On Oct. 25, 2007, Rogers says Salt Lake County District Attorney’s Office investigator Robbin Wilkins photographed Guyon logging on to Match.com in a computer lab at her college. Rogers says it appears that Guyon is under government surveillance 24/7.
“It makes you paranoid,” Guyon says angrily, almost in tears. “They know everything about you; you know nothing about them.”
The government’s interest in her life has had an impact. With only 30 hours left to finish her degree, she was indefinitely suspended by WSU-supervised Salt Lake Community College for, “violating state, local and federal laws,” according to a letter Guyon says she received from the college around the time of her arrest. She had to repay $900 in tuition fees to a financial aid agency for classes the expulsion meant she could not attend. She’s currently finishing her degree at Utah Valley State College.
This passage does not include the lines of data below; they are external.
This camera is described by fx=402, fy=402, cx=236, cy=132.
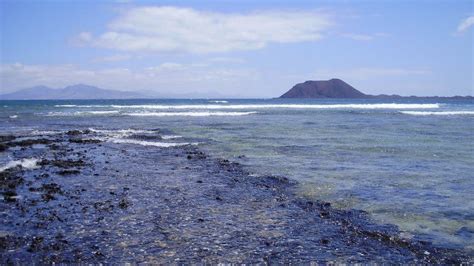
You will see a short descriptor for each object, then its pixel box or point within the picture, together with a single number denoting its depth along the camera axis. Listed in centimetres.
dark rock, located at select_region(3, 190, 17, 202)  1116
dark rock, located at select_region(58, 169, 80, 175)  1526
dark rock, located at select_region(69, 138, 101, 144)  2613
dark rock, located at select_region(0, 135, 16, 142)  2581
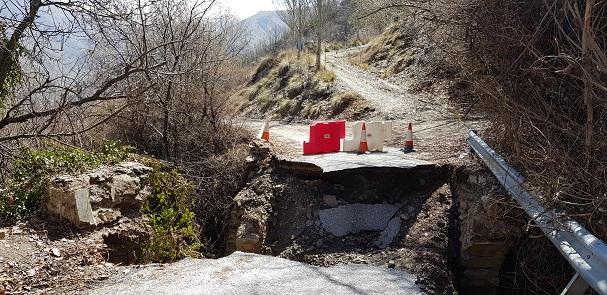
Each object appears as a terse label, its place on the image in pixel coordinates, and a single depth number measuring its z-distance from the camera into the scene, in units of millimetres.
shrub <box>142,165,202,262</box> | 6773
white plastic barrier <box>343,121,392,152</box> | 9680
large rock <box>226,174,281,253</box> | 7832
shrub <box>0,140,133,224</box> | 6105
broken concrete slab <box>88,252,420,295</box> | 4637
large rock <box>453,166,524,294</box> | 5859
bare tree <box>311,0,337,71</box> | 27922
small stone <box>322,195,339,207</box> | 7777
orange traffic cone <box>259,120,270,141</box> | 10789
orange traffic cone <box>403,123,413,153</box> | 9766
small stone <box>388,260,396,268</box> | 5808
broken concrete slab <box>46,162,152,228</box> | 5957
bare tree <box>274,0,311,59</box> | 31500
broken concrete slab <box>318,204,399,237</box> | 7242
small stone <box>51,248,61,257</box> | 5262
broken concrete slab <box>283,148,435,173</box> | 8133
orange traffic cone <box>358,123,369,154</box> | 9562
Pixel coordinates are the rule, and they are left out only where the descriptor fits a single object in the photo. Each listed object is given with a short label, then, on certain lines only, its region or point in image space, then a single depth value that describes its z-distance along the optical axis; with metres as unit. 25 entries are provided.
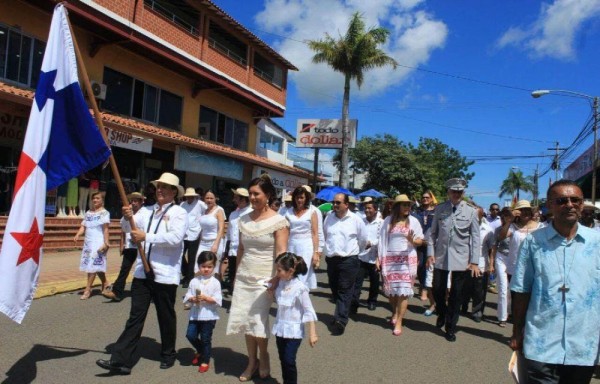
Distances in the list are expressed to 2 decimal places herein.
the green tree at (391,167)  36.44
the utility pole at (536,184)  70.95
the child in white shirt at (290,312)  4.11
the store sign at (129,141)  12.00
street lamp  22.11
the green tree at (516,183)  89.06
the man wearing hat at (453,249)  6.30
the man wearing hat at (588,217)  7.00
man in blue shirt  2.86
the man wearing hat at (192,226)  8.36
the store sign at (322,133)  25.95
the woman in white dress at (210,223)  8.07
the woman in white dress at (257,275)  4.45
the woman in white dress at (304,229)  6.62
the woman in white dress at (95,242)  7.50
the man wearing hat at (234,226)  8.34
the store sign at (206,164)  15.12
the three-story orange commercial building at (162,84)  11.52
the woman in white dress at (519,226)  6.81
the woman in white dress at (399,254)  6.61
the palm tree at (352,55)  24.64
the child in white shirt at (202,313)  4.77
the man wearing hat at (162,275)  4.58
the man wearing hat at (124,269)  7.46
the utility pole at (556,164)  45.16
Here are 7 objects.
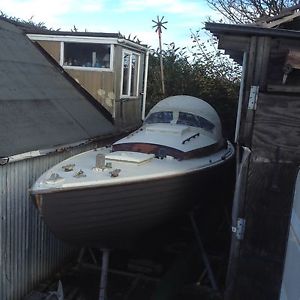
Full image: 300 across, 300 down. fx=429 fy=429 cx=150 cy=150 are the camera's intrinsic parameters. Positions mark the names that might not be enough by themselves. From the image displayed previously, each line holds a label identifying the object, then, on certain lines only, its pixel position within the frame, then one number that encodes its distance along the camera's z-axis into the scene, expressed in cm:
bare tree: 1923
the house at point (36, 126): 614
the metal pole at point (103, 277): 621
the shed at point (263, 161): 431
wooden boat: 573
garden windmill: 1722
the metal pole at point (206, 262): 677
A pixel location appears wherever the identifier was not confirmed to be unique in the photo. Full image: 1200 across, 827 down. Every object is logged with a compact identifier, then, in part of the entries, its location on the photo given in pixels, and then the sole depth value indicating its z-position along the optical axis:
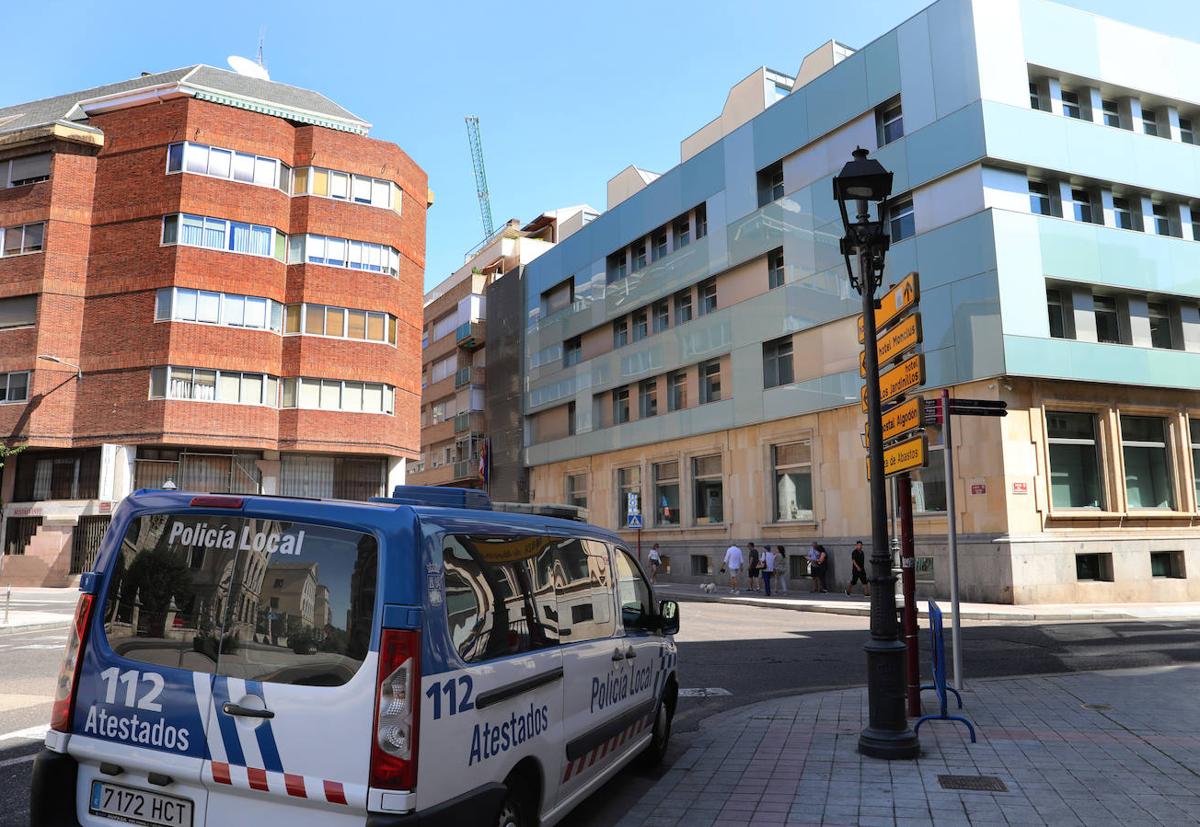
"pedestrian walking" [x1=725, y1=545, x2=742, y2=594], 27.42
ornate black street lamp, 6.33
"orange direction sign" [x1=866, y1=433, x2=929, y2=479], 7.28
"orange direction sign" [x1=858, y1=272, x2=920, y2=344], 7.34
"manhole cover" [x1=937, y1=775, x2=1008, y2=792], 5.48
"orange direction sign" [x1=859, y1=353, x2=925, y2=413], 7.38
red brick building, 29.80
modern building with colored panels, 22.52
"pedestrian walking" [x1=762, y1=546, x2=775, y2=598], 26.12
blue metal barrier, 7.33
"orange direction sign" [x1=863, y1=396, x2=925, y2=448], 7.33
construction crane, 114.88
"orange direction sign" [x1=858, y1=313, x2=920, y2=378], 7.27
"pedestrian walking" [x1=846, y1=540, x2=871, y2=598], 24.43
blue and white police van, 3.14
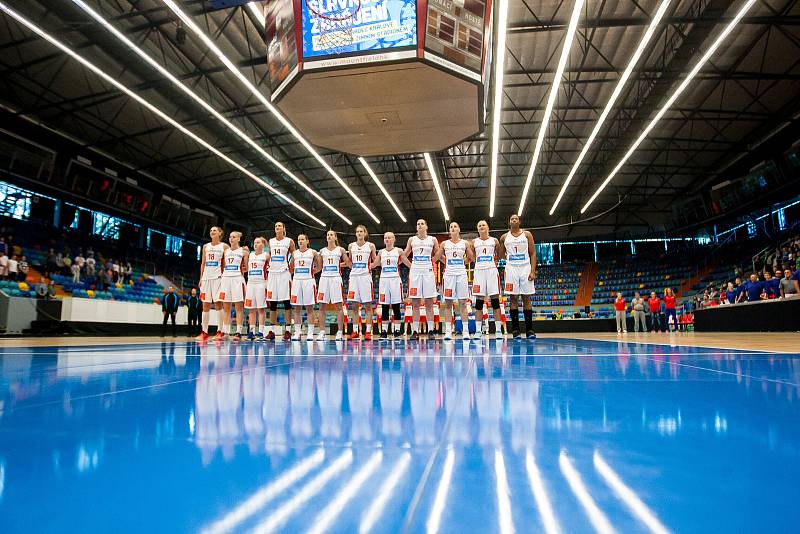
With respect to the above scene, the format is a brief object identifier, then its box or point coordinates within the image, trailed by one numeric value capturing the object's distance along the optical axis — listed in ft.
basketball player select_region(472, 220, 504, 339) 22.50
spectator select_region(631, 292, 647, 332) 49.01
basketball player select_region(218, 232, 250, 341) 23.07
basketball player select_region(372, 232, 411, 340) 23.12
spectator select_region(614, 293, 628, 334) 46.13
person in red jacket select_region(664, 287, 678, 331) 49.55
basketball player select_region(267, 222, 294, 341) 24.09
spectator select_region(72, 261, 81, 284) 50.90
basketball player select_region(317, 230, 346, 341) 23.77
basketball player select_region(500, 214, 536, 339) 21.86
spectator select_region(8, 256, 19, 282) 42.25
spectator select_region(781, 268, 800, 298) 37.28
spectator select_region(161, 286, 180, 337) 41.73
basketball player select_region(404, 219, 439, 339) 22.45
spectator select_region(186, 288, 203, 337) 43.71
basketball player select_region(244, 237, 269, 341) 23.99
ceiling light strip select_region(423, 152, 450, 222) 51.52
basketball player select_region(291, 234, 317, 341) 23.67
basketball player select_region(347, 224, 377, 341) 23.21
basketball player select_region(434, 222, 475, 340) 22.68
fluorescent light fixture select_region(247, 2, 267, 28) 29.50
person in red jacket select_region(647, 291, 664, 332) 51.11
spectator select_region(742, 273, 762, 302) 42.37
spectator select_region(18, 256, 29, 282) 44.24
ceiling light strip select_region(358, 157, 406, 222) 53.31
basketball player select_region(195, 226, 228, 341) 22.98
Her apartment roommate moved out. Guyon moved in with her mother. On her MySpace.com page, Guyon describes moving back home her “biggest nightmare.” A phone call from an attorney general investigator to Allure Escorts also ended her employment there, Rogers says.
Somehow, in spite of state scrutiny, Guyon, or whoever was responsible, continued the e-mail campaign. Last year, new names entered the arena, with new allegations and in some cases different writing styles and tones. One e-mail was from a “Karl,” claiming he and Torgensen were “proud and gay” lovers. Rogers theorizes some or all of the e-mails could be an “exquisite corpse”—referring to the parlor game in which each participant adds a squiggle to a drawing or a line to a story.
For Shurtleff, such “horrific allegations” as those made against his staff has had a devastating impact on the men and their families. “I cannot overstate the impact this has had on Kirk.”
Whether stalking is proved or not, the charges involving defamation and communication harassment, Rogers argues, are unconstitutional. Even if Guyon did write the e-mails, she says, “They are First Amendment-protected speech. We are allowed to gossip.”
Last week, the district attorney asked the judge to impose a gag order on Guyon, her lawyers and witnesses. The motion aimed at stopping Guyon and her team from raising any free speech or constitutional arguments with the jury or the media before or during the trial. The prosecution argues discussing the case with the media will contaminate the jury pool. Shurtleff spoke to City Weekly several weeks before this motion. As of press time, the gag order had not been issued.